General information
- Type: Heavy bomber
- Manufacturer: PZL
- Designer: Władysław Zalewski
- Status: project
- Number built: 0

= PZL.3 =

The PZL.3 was a Polish four-engine monoplane heavy bomber project designed by Władysław Zalewski in 1928-1930 at Państwowe Zakłady Lotnicze.

==Design and development==
At the time of the formation of PZL the Polish Department of Aeronautics gave the new design office the task of designing a heavy bomber. Zalewski drew heavily on his 1924 WZ-IX Pteranodon bomber and during the winter of 1928-29 the detailed design took shape. He proposed a large low-wing cantilever monoplane with four our 500 hp Bristol Jupiter engines in push-pull tandem nacelles over the wings mounted on pylons.

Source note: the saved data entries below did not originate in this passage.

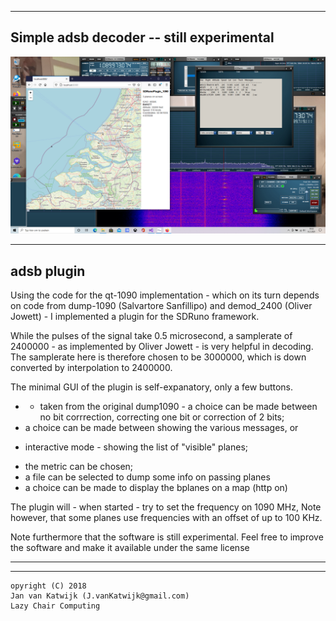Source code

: 
-----------------------------------------------------------------
Simple adsb decoder -- still experimental
-----------------------------------------------------------------

![overview](/1090.png?raw=true)

-------------------------------------------------------------------
adsb plugin
-------------------------------------------------------------------

Using the code for the qt-1090 implementation - which on its turn
depends on code from dump-1090 (Salvartore Sanfillipo) and demod_2400
(Oliver Jowett) - I implemented  a plugin for the SDRuno framework.

While the pulses of the signal take 0.5 microsecond, a samplerate
of 2400000 - as implemented by Oliver Jowett - is very helpful in
decoding. The samplerate here is therefore chosen to be 3000000,
which is down converted by interpolation to 2400000.

The minimal GUI of the plugin is self-expanatory, only a few buttons.

 * - taken from the original dump1090 - a choice can be made
    between no bit corrrection, correcting one bit or correction of 2 bits;
 *  a choice can be made between showing the various messages, or 
   - interactive mode - showing the list of "visible" planes;
 * the metric can be chosen;
 * a file can be selected to dump some info on passing planes
 * a choice can be made to display the bplanes on a map (http on)


The plugin will - when started - try to set the frequency on 1090 MHz,
Note however, that some planes use frequencies with an offset of up to
100 KHz.

Note furthermore that the software is still experimental.
Feel free to improve the software and make it available
under the same license

----------------------------------------------------------------------------
----------------------------------------------------------------------------

	opyright (C) 2018
 	Jan van Katwijk (J.vanKatwijk@gmail.com)
 	Lazy Chair Computing


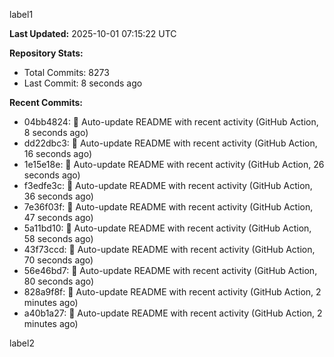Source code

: 
label1 
<!-- ACTIVITY_START -->
**Last Updated:** 2025-10-01 07:15:22 UTC

**Repository Stats:**
- Total Commits: 8273
- Last Commit: 8 seconds ago

**Recent Commits:**
- 04bb4824: 🤖 Auto-update README with recent activity (GitHub Action, 8 seconds ago)
- dd22dbc3: 🤖 Auto-update README with recent activity (GitHub Action, 16 seconds ago)
- 1e15e18e: 🤖 Auto-update README with recent activity (GitHub Action, 26 seconds ago)
- f3edfe3c: 🤖 Auto-update README with recent activity (GitHub Action, 36 seconds ago)
- 7e36f03f: 🤖 Auto-update README with recent activity (GitHub Action, 47 seconds ago)
- 5a11bd10: 🤖 Auto-update README with recent activity (GitHub Action, 58 seconds ago)
- 43f73ccd: 🤖 Auto-update README with recent activity (GitHub Action, 70 seconds ago)
- 56e46bd7: 🤖 Auto-update README with recent activity (GitHub Action, 80 seconds ago)
- 828a9f8f: 🤖 Auto-update README with recent activity (GitHub Action, 2 minutes ago)
- a40b1a27: 🤖 Auto-update README with recent activity (GitHub Action, 2 minutes ago)
<!-- ACTIVITY_END -->

label2

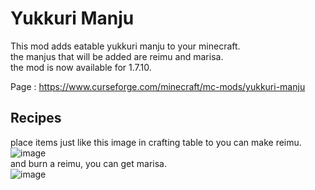 # Yukkuri Manju
This mod adds eatable yukkuri manju to your minecraft.  
the manjus that will be added are reimu and marisa.    
the mod is now available for 1.7.10.

Page : https://www.curseforge.com/minecraft/mc-mods/yukkuri-manju

## Recipes

place items just like this image in crafting table to you can make reimu.  
![image](https://user-images.githubusercontent.com/51872161/131226931-bef70056-6f79-48ae-835a-3e4c51112ccb.png)  
and burn a reimu, you can get marisa.  
![image](https://user-images.githubusercontent.com/51872161/131226937-c9a639f9-cbf6-4f70-ae64-eab80a3182df.png)
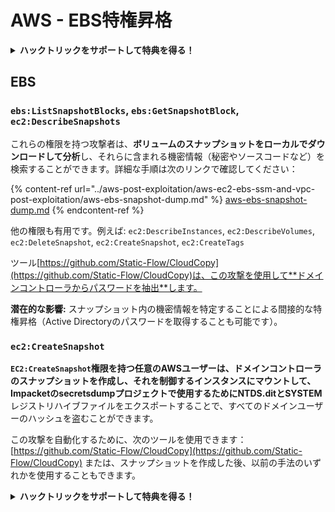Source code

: # AWS - EBS特権昇格

<details>

<summary><strong>ハックトリックをサポートして特典を得る！</strong></summary>

* **会社をハックトリックで宣伝したい**場合や、**PEASSの最新バージョンにアクセスしたい**場合、または**HackTricksをPDFでダウンロード**したい場合は、[**サブスクリプションプラン**](https://github.com/sponsors/carlospolop)をご確認ください！
* [**公式PEASS＆HackTricksグッズ**](https://peass.creator-spring.com)を手に入れる
* [**The PEASS Family**](https://opensea.io/collection/the-peass-family)を見つけて、独占的な[**NFT**](https://opensea.io/collection/the-peass-family)のコレクションを発見する
* 💬 [**Discordグループ**](https://discord.gg/hRep4RUj7f)または[**Telegramグループ**](https://t.me/peass)に参加するか、**Twitter**で私をフォローする 🐦 [**@carlospolopm**](https://twitter.com/carlospolopm)
* **ハッキングのトリックを共有するには、**[**HackTricks**](https://github.com/carlospolop/hacktricks)と[**HackTricks Cloud**](https://github.com/carlospolop/hacktricks-cloud)のGitHubリポジトリにPRを提出してください。

</details>

## EBS

### `ebs:ListSnapshotBlocks`, `ebs:GetSnapshotBlock`, `ec2:DescribeSnapshots`

これらの権限を持つ攻撃者は、**ボリュームのスナップショットをローカルでダウンロードして分析**し、それらに含まれる機密情報（秘密やソースコードなど）を検索することができます。詳細な手順は次のリンクで確認してください：

{% content-ref url="../aws-post-exploitation/aws-ec2-ebs-ssm-and-vpc-post-exploitation/aws-ebs-snapshot-dump.md" %}
[aws-ebs-snapshot-dump.md](../aws-post-exploitation/aws-ec2-ebs-ssm-and-vpc-post-exploitation/aws-ebs-snapshot-dump.md)
{% endcontent-ref %}

他の権限も有用です。例えば: `ec2:DescribeInstances`, `ec2:DescribeVolumes`, `ec2:DeleteSnapshot`, `ec2:CreateSnapshot`, `ec2:CreateTags`

ツール[https://github.com/Static-Flow/CloudCopy](https://github.com/Static-Flow/CloudCopy)は、この攻撃を使用して**ドメインコントローラからパスワードを抽出**します。

**潜在的な影響:** スナップショット内の機密情報を特定することによる間接的な特権昇格（Active Directoryのパスワードを取得することも可能です）。

### **`ec2:CreateSnapshot`**

**`EC2:CreateSnapshot`**権限を持つ任意のAWSユーザーは、**ドメインコントローラのスナップショットを作成**し、それを制御するインスタンスにマウントして、Impacketのsecretsdumpプロジェクトで使用するために**NTDS.ditとSYSTEM**レジストリハイブファイルをエクスポートすることで、すべてのドメインユーザーのハッシュを盗むことができます。

この攻撃を自動化するために、次のツールを使用できます：[https://github.com/Static-Flow/CloudCopy](https://github.com/Static-Flow/CloudCopy) または、スナップショットを作成した後、以前の手法のいずれかを使用することもできます。

<details>

<summary><strong>ハックトリックをサポートして特典を得る！</strong></summary>

* **会社をハックトリックで宣伝したい**場合や、**PEASSの最新バージョンにアクセスしたい**場合、または**HackTricksをPDFでダウンロード**したい場合は、[**サブスクリプションプラン**](https://github.com/sponsors/carlospolop)をご確認ください！
* [**公式PEASS＆HackTricksグッズ**](https://peass.creator-spring.com)を手に入れる
* [**The PEASS Family**](https://opensea.io/collection/the-peass-family)を見つけて、独占的な[**NFT**](https://opensea.io/collection/the-peass-family)のコレクションを発見する
* 💬 [**Discordグループ**](https://discord.gg/hRep4RUj7f)または[**Telegramグループ**](https://t.me/peass)に参加するか、**Twitter**で私をフォローする 🐦 [**@carlospolopm**](https://twitter.com/carlospolopm)
* **ハッキングのトリックを共有するには、**[**HackTricks**](https://github.com/carlospolop/hacktricks)と[**HackTricks Cloud**](https://github.com/carlospolop/hacktricks-cloud)のGitHubリポジトリにPRを提出してください。

</details>

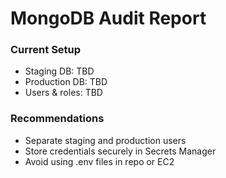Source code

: # MongoDB Audit Report

### Current Setup
- Staging DB: TBD
- Production DB: TBD
- Users & roles: TBD

### Recommendations
- Separate staging and production users
- Store credentials securely in Secrets Manager
- Avoid using .env files in repo or EC2
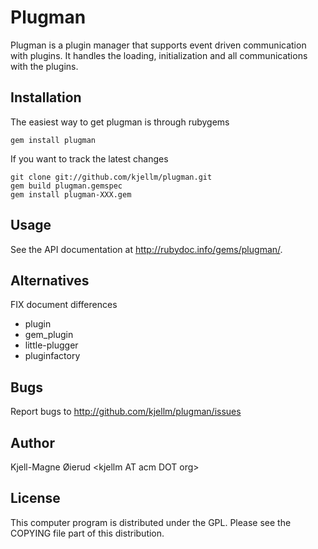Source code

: Plugman
=======

Plugman is a plugin manager that supports event driven communication
with plugins. It handles the loading, initialization and all
communications with the plugins.


Installation
------------

The easiest way to get plugman is through rubygems

    gem install plugman

If you want to track the latest changes

    git clone git://github.com/kjellm/plugman.git
    gem build plugman.gemspec
    gem install plugman-XXX.gem


Usage
-----

See the API documentation at <http://rubydoc.info/gems/plugman/>.

Alternatives
------------

FIX document differences

- plugin
- gem_plugin
- little-plugger
- pluginfactory


Bugs
----

Report bugs to <http://github.com/kjellm/plugman/issues>


Author
------

Kjell-Magne Øierud &lt;kjellm AT acm DOT org&gt;


License
-------

This computer program is distributed under the GPL. Please see the
COPYING file part of this distribution.
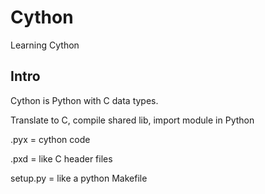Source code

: # Cython
Learning Cython

## Intro
Cython is Python with C data types.

Translate to C, compile shared lib, import module in Python

.pyx = cython code

.pxd  = like C header files

setup.py = like a python Makefile 
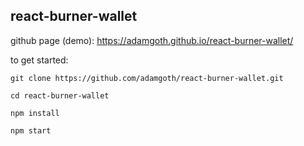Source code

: ## react-burner-wallet

github page (demo): https://adamgoth.github.io/react-burner-wallet/

to get started:

`git clone https://github.com/adamgoth/react-burner-wallet.git`

`cd react-burner-wallet`

`npm install`

`npm start`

A semi-monocoque stressed skin fuselage was to have its structural members and skinning be in Duralumin. The PZL.3 would have had twin fins and a fixed trousered tail-wheel undercarriage. Armament would have included 3 machine-guns and up to 3000 kg of bombs.

Due to the dire economic situation at the start of the 1930s and the substantial cost and risk, funds for a prototype were not forthcoming and the project was dropped.
After this, Zalewski left PZL and subsequently refused to work on Government sponsored projects.